The inaugural ASEAN Super League will bring together eight teams from the region from 2015 as competition organisers look to kickstart struggling local leagues.
Super league plans will save domestic football in South-east Asia, claim organisers
Organisers of South-east Asia's first football super league insist the new competition will not mean the end of domestic football in the countries taking part.
Eight franchises will contest the inaugural ASEAN Super League in 2015, with organisers looking to expand the competition to 16 in future years.
A limit on the number of franchises award to key markets in Thailand, Malaysia, Indonesia and Singapore will be imposed, to ensure the likes of Myanmar and Laos can take part.
Domestic football in many of the countries involved has struggled, with organisers hoping the new competition will spark interest in local leagues rather than killing off the game.
Clubs involved will use a licensing system to 'enable the region to realise its true potential' and improve integrity.
The competition, which will not involve relegation and will use play-offs to decide the champion, will be played over eight months from February-September.
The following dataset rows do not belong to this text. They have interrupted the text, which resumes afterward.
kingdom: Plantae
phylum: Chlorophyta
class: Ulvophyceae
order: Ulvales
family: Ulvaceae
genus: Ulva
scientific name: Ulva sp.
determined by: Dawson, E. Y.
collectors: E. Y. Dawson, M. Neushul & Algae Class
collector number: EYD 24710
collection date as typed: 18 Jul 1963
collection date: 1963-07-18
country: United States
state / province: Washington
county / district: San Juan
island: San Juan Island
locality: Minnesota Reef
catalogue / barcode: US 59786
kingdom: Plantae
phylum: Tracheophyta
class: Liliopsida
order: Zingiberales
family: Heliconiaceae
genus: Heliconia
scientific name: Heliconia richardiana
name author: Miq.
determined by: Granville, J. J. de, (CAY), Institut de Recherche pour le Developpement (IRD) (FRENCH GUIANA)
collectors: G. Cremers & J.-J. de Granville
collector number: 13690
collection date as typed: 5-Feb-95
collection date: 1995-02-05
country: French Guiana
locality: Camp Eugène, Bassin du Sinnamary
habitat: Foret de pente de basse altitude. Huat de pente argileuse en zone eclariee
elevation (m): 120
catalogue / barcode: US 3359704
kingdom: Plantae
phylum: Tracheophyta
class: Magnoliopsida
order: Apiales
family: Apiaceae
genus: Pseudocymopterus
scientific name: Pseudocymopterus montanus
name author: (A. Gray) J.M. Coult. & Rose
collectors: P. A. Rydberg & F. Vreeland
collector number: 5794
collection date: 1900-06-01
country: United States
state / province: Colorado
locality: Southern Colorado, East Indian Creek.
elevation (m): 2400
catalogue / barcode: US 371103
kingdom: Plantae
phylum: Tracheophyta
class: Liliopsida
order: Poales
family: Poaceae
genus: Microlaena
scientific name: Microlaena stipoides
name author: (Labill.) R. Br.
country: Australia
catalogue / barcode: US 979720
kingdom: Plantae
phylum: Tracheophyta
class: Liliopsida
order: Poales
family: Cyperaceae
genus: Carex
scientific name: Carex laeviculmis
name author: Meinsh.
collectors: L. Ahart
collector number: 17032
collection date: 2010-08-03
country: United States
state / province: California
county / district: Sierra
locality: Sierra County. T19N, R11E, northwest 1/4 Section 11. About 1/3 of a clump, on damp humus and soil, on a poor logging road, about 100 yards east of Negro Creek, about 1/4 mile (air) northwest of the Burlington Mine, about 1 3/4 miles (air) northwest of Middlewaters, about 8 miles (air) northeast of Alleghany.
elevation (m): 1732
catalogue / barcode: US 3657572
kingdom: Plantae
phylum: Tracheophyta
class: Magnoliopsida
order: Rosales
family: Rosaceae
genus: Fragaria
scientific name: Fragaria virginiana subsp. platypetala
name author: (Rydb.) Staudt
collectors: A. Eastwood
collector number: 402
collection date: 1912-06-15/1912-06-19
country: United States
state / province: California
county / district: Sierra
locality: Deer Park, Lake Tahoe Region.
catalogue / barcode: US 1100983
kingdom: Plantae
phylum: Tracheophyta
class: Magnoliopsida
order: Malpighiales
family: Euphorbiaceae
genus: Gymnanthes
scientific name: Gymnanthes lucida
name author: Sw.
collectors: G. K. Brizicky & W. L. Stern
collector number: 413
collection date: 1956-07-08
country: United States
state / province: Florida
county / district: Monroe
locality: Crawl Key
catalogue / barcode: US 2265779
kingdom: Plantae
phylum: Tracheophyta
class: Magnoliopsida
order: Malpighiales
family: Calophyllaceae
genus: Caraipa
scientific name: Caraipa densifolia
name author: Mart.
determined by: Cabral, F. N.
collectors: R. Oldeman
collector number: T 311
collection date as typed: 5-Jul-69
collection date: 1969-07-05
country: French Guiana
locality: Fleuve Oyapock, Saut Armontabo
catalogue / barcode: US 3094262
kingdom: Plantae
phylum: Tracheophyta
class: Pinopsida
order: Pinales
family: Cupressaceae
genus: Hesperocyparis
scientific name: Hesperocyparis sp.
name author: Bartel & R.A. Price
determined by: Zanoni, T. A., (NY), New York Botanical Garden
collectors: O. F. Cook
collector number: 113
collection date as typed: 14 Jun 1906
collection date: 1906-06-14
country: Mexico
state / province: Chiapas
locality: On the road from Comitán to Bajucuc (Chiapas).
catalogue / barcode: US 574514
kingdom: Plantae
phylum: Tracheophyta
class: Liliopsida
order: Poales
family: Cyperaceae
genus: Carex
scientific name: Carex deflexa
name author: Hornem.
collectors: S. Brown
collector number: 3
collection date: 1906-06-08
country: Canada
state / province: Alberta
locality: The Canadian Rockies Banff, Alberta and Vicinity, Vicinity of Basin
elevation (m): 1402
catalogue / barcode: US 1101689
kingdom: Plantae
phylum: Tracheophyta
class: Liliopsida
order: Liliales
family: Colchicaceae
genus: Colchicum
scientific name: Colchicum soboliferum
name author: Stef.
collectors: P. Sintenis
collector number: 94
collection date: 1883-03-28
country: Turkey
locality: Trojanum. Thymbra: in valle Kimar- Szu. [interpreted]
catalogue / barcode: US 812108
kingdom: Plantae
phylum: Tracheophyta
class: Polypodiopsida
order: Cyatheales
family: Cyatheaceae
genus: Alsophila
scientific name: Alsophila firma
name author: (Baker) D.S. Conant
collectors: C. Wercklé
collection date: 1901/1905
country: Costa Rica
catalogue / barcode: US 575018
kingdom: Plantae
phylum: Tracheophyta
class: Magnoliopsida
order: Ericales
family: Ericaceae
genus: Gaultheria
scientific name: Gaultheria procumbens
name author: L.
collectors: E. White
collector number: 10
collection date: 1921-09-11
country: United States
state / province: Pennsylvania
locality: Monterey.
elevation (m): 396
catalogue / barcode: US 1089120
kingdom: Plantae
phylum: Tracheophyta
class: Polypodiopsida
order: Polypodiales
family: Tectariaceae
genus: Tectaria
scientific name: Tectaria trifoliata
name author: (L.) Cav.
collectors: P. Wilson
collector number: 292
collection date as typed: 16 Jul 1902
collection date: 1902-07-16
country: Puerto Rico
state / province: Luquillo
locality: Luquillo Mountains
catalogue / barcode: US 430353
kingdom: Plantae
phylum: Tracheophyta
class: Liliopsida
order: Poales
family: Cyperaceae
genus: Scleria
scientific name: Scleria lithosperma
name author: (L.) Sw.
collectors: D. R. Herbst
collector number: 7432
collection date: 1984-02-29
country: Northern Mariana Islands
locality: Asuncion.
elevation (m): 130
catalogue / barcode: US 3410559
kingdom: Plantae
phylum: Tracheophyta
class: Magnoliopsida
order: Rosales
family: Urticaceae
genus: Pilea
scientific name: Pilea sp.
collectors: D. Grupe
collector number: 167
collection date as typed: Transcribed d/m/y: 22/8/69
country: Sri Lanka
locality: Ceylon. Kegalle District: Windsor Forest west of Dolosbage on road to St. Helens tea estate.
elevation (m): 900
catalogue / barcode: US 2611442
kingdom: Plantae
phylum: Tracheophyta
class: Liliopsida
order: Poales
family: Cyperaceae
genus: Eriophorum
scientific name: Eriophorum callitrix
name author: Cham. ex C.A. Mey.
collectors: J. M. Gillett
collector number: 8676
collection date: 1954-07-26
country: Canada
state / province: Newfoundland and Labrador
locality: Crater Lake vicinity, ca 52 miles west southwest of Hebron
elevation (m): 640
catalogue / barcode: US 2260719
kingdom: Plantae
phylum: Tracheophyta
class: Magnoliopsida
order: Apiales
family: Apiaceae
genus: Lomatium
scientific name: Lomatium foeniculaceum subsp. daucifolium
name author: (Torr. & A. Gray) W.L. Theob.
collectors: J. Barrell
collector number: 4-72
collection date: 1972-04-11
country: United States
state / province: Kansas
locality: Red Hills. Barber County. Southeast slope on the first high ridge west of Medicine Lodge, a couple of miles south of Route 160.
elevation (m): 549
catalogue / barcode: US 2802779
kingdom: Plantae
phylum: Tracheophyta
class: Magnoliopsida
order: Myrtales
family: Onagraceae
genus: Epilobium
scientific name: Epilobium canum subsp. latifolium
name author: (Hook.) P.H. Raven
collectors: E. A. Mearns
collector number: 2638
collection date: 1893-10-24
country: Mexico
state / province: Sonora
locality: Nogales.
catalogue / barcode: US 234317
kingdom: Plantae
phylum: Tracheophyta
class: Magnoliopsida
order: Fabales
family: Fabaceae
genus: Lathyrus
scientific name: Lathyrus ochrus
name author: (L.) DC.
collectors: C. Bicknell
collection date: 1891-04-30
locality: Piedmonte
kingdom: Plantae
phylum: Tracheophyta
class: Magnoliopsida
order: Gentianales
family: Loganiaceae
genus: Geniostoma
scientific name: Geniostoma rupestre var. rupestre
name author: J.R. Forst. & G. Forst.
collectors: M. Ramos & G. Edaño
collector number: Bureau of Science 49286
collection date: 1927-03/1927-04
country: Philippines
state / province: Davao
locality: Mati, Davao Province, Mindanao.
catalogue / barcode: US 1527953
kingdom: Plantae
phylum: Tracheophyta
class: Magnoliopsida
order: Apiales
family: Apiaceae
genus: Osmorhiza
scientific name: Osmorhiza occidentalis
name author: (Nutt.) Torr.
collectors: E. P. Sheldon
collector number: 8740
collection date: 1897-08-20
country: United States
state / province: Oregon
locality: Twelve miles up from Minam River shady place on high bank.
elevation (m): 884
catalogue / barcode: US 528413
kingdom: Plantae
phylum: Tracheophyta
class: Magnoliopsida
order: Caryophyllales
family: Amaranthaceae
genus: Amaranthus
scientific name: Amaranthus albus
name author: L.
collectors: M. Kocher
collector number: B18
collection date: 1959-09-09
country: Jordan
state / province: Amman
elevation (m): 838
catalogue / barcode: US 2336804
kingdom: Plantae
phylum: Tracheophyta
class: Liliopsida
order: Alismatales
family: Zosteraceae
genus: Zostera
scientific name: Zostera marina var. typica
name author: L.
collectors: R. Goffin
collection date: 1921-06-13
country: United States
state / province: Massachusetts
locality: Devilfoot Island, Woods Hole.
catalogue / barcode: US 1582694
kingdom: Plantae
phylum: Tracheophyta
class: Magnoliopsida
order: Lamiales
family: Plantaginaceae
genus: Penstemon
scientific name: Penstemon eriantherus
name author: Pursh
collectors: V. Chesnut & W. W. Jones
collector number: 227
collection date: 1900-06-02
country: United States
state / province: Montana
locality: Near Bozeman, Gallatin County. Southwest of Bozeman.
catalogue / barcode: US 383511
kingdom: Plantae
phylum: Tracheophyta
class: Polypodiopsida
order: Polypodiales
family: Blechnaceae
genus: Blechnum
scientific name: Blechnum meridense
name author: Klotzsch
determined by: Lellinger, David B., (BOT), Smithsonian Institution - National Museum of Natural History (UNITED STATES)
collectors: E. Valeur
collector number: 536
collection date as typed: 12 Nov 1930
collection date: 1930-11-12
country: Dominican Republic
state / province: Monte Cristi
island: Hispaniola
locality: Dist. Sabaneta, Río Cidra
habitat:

Organisers say it will not compromise the Asian Football Confederation's Champions League or AFC Cup tournaments.
"The Member Associations of the AFF were briefed on the potential benefits, including the financial forecasts for the participating clubs," said Prince Abdullah Ibni Sultan Ahmad Shah, vice president of the Asian Football Confederation.
"The concerns raised by the Member Associations, such as the effect to domestic leagues and the sustainability of the ASL were answered during the briefing."
Vietnam are the best side in the region at 132, according to the latest Fifa rankings released on Thursday, with Indonesia the only one to appear at a World Cup finals after qualifying for the 1938 edition as the Dutch East Indies.
Indonesian football has been in free fall in recent times with a war for power between rival factions leaving the national team in disarray, clubs in perilous financial states and Paraguayan striker Diego Mendieta dead when he succumbed to a treatable disease after going unpaid for months.
In Singapore, the S. League has struggled to attract crowds - critics say the 12-strong league is too large for a city-state of around 5 million people - while Vietnam's 2013 domestic league has been postponed for months because of financial issues.
The Thai League has enjoyed a boom in recent years with big investment after a marketing blitz that attracted dozens of corporate sponsors, but Malaysia has struggled with matchfixing problems.